(WHAT YOU NEED TO DO)
The entries are to be returned exactly, with images left out.

_____

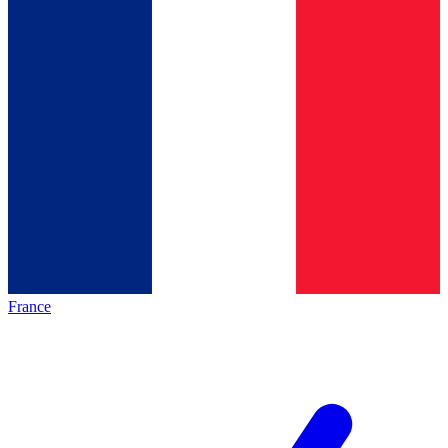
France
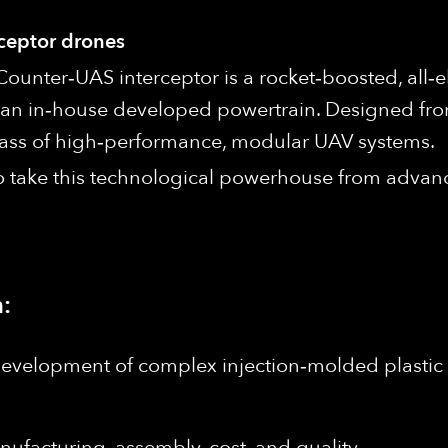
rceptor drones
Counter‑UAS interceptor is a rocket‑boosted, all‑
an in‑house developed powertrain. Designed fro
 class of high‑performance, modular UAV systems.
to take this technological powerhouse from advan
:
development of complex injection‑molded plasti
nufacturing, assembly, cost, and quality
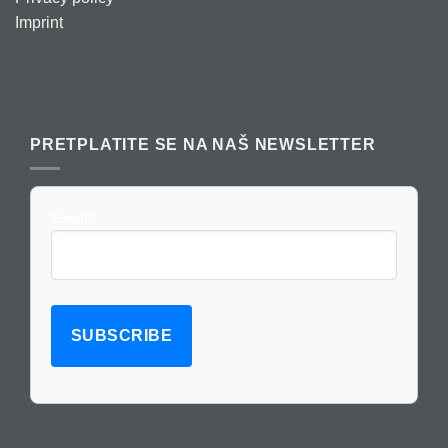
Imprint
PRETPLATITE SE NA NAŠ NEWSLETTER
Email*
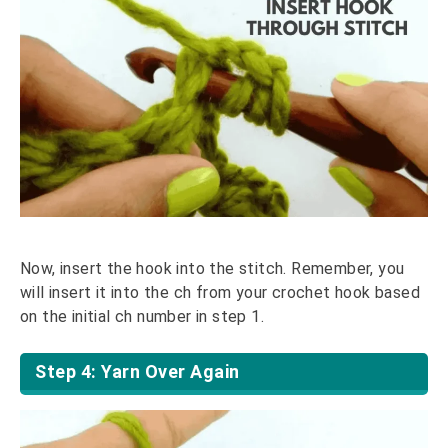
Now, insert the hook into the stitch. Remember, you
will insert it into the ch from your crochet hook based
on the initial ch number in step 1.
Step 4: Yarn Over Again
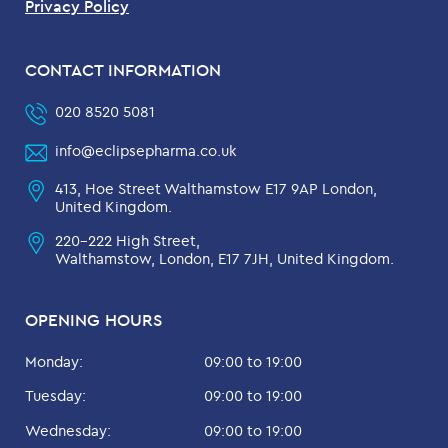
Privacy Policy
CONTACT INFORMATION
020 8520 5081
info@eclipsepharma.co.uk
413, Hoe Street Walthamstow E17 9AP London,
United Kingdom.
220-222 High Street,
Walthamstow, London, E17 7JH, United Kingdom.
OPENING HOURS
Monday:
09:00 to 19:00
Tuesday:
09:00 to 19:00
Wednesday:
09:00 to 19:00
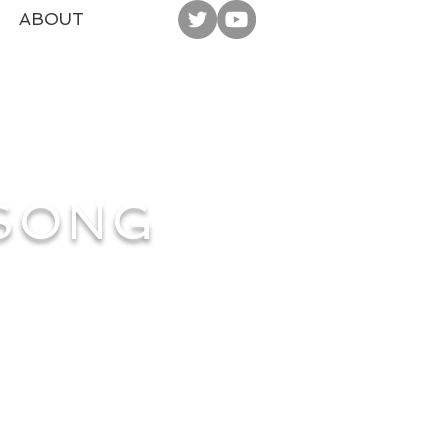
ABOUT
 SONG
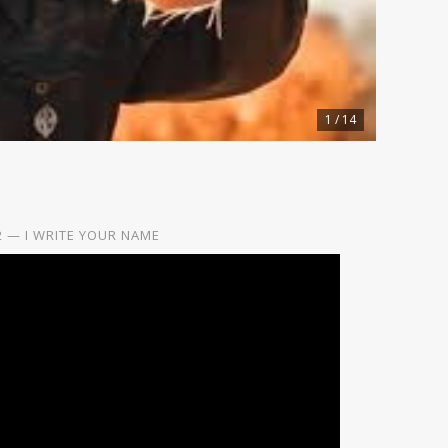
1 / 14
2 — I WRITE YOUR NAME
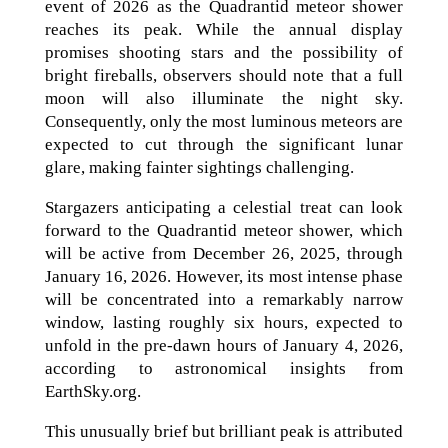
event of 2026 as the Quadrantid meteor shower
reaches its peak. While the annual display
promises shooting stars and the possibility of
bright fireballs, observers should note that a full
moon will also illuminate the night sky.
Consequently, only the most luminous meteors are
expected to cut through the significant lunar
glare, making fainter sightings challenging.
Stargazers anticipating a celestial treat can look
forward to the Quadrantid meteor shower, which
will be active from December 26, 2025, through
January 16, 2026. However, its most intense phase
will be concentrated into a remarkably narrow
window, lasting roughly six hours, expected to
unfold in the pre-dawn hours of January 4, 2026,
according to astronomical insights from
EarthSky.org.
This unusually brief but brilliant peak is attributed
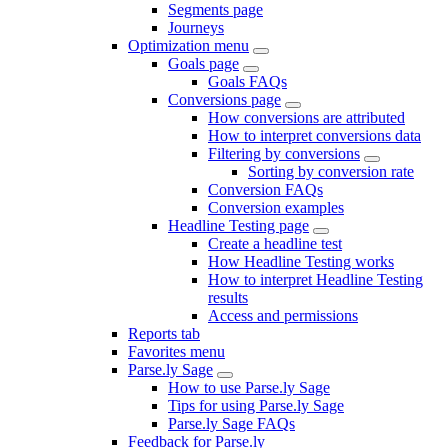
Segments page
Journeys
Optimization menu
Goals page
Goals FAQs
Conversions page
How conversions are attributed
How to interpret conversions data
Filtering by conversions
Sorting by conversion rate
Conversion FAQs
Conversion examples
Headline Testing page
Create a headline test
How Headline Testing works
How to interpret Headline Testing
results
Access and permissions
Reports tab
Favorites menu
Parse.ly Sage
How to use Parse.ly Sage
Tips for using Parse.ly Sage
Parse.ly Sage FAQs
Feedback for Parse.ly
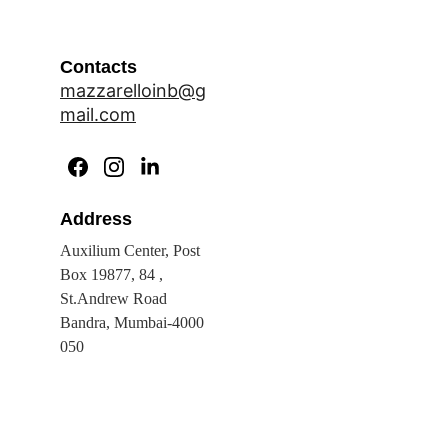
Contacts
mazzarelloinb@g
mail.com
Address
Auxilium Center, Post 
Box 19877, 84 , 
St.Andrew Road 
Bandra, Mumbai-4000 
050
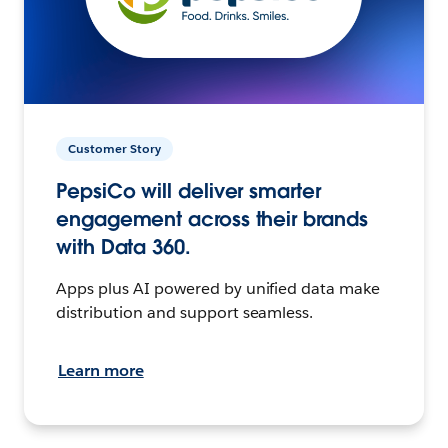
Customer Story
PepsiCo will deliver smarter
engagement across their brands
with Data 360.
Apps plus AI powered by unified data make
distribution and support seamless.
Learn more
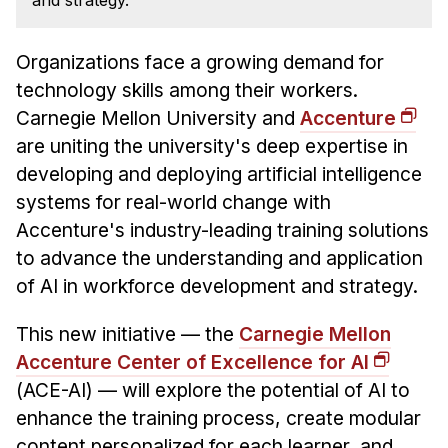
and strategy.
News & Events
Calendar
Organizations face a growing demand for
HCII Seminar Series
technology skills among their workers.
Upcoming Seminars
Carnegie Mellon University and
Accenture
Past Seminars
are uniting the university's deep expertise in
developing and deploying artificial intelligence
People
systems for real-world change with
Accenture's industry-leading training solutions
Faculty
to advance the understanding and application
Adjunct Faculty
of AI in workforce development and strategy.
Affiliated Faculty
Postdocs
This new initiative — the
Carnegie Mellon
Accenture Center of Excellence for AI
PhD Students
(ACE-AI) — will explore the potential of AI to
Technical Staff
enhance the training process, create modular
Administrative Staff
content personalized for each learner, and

_____

(PROBLEM SOLUTION)
France
rceptor drones
Counter‑UAS interceptor is a rocket‑boosted, all‑
an in‑house developed powertrain. Designed fro
 class of high‑performance, modular UAV systems.
to take this technological powerhouse from advan
:
development of complex injection‑molded plasti
nufacturing, assembly, cost, and quality
Imprint
PRETPLATITE SE NA NAŠ NEWSLETTER
Email*
Now, insert the hook into the stitch. Remember, you
will insert it into the ch from your crochet hook based
on the initial ch number in step 1.
Step 4: Yarn Over Again
Privacy Policy
CONTACT INFORMATION
020 8520 5081
info@eclipsepharma.co.uk
413, Hoe Street Walthamstow E17 9AP London,
United Kingdom.
220-222 High Street,
Walthamstow, London, E17 7JH, United Kingdom.
OPENING HOURS
Monday:
09:00 to 19:00
Tuesday:
09:00 to 19:00
Wednesday:
09:00 to 19:00
ABOUT
 SONG
1 / 14
2 — I WRITE YOUR NAME
event of 2026 as the Quadrantid meteor shower
reaches its peak. While the annual display
promises shooting stars and the possibility of
bright fireballs, observers should note that a full
moon will also illuminate the night sky.
Consequently, only the most luminous meteors are
expected to cut through the significant lunar
glare, making fainter sightings challenging.
Stargazers anticipating a celestial treat can look
forward to the Quadrantid meteor shower, which
will be active from December 26, 2025, through
January 16, 2026. However, its most intense phase
will be concentrated into a remarkably narrow
window, lasting roughly six hours, expected to
unfold in the pre-dawn hours of January 4, 2026,
according to astronomical insights from
EarthSky.org.
This unusually brief but brilliant peak is attributed
Segments page
Journeys
Optimization menu
Goals page
Goals FAQs
Conversions page
How conversions are attributed
How to interpret conversions data
Filtering by conversions
Sorting by conversion rate
Conversion FAQs
Conversion examples
Headline Testing page
Create a headline test
How Headline Testing works
How to interpret Headline Testing
results
Access and permissions
Reports tab
Favorites menu
Parse.ly Sage
How to use Parse.ly Sage
Tips for using Parse.ly Sage
Parse.ly Sage FAQs
Feedback for Parse.ly
Contacts
mazzarelloinb@g
mail.com
Address
Auxilium Center, Post 
Box 19877, 84 , 
St.Andrew Road 
Bandra, Mumbai-4000 
050
Customer Story
PepsiCo will deliver smarter
engagement across their brands
with Data 360.
Apps plus AI powered by unified data make
distribution and support seamless.
Learn more
and strategy.
News & Events
Calendar
Organizations face a growing demand for
HCII Seminar Series
technology skills among their workers.
Upcoming Seminars
Carnegie Mellon University and
Accenture
Past Seminars
are uniting the university's deep expertise in
developing and deploying artificial intelligence
People
systems for real-world change with
Accenture's industry-leading training solutions
Faculty
to advance the understanding and application
Adjunct Faculty
of AI in workforce development and strategy.
Affiliated Faculty
Postdocs
This new initiative — the
Carnegie Mellon
Accenture Center of Excellence for AI
PhD Students
(ACE-AI) — will explore the potential of AI to
Technical Staff
enhance the training process, create modular
Administrative Staff
content personalized for each learner, and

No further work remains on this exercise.